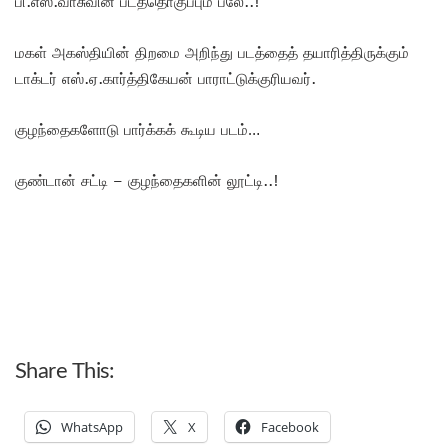
பி.எஸ்.வாசுவின் படத்தொகுப்பும் பலே..!
மகள் அகஸ்தியின் திறமை அறிந்து படத்தைத் தயாரித்திருக்கும்
டாக்டர் எஸ்.ஏ.கார்த்திகேயன் பாராட்டுக்குரியவர்.
குழந்தைகளோடு பார்க்கக் கூடிய படம்…
குண்டான் சட்டி – குழந்தைகளின் லூட்டி..!
Share This:
WhatsApp
X
Facebook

- _What this task involves_:
Reproduce every line of text in the data above exactly as it appears, omitting the pictures.

- _Task result_:
பி.எஸ்.வாசுவின் படத்தொகுப்பும் பலே..!
மகள் அகஸ்தியின் திறமை அறிந்து படத்தைத் தயாரித்திருக்கும்
டாக்டர் எஸ்.ஏ.கார்த்திகேயன் பாராட்டுக்குரியவர்.
குழந்தைகளோடு பார்க்கக் கூடிய படம்…
குண்டான் சட்டி – குழந்தைகளின் லூட்டி..!
Share This:
WhatsApp
X
Facebook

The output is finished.